# Some new pics of the boys! =)



## BettaBetta (Jan 25, 2010)

Here they are:


----------



## crazy4fish (Dec 31, 2007)

wow they are gorgeous! i wish i could get more than just 1 betta, they are so beautiful and full of color


----------



## dramaqueen (Jul 7, 2008)

Your bettas are beautiful!!


----------



## waffles (Feb 10, 2010)

great pictures


----------



## BettaBetta (Jan 25, 2010)

Thanks! I didn't realize the pics were so big or I would have re-sized them! Sorry! :/


----------



## sstacy19 (Jan 20, 2010)

Great pics! They are beautiful!


----------



## vaygirl (Sep 10, 2009)

They are SO cute!


----------



## doggyhog (Apr 30, 2009)

Beautiful boys you've got there!!!!!!!


----------



## dukie1346 (Mar 22, 2009)

Beautiful boys, love the pictures.


----------



## BettaxFishxCrazy (Sep 5, 2009)

They're very pretty! Great pictures.  LOVE the picture in your avatar...did you take that?


----------



## nochoramet (Oct 2, 2009)

Great pictures of beautiful fish!


----------



## FishyFood (Feb 18, 2010)

Looking at all of these beautiful betta pictures make me want to go to my local fish store right NOW and get a betta. nice pictures btw


----------



## BettaBetta (Jan 25, 2010)

BettaxFishxCrazy: Yes, I took the picture! It's Folly Beach, Charleston, SC! It was just a PERFECT DAY, with PERFECT LIGHTING, and using a "not so nice" camera, I got lucky with a few AMAZING PICTURES! Here's the full version!
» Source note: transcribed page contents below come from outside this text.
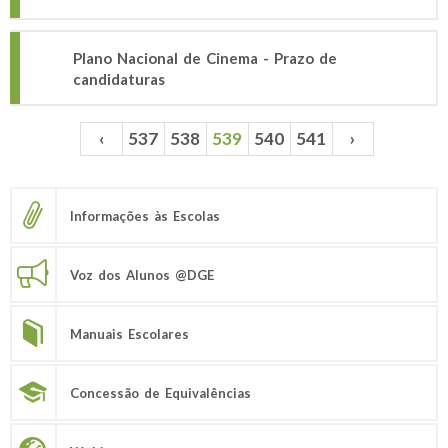
Plano Nacional de Cinema - Prazo de
candidaturas
‹
537
538
539
540
541
›
Páginas
Informações às Escolas
Voz dos Alunos @DGE
Manuais Escolares
Concessão de Equivalências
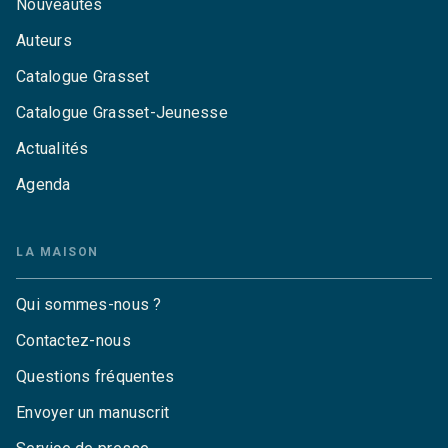
Nouveautés
Auteurs
Catalogue Grasset
Catalogue Grasset-Jeunesse
Actualités
Agenda
LA MAISON
Qui sommes-nous ?
Contactez-nous
Questions fréquentes
Envoyer un manuscrit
Sorry, guys! I know it's a FISH FORUM! :/


----------



## BettaBetta (Jan 25, 2010)

fishyfood said:


> looking at all of these beautiful betta pictures make me want to go to my local fish store right now and get a betta. Nice pictures btw :d



Do it! =)


----------



## dramaqueen (Jul 7, 2008)

Beautiful pic, BettaBetta!


----------



## BettaxFishxCrazy (Sep 5, 2009)

I love that picture!!


----------



## FishyFood (Feb 18, 2010)

Beautiful picture  When I go fishing, I always take pictures of the sunrise or sunset.


----------



## dramaqueen (Jul 7, 2008)

I took some nice sunset pics in Mexico like some 25 years ago. lol


----------



## BettaxFishxCrazy (Sep 5, 2009)

I just got a great idea! I'm going to post a thread on off topic discussions about your favorite photography pictures!!


----------



## SchwimmyTheBetta (Dec 31, 2009)

I love in the second picture how your fishy looks like he is wearing lipstick! Your fish are beautiful!


----------



## BettaBetta (Jan 25, 2010)

Yep! He has blue lips! LOL!


----------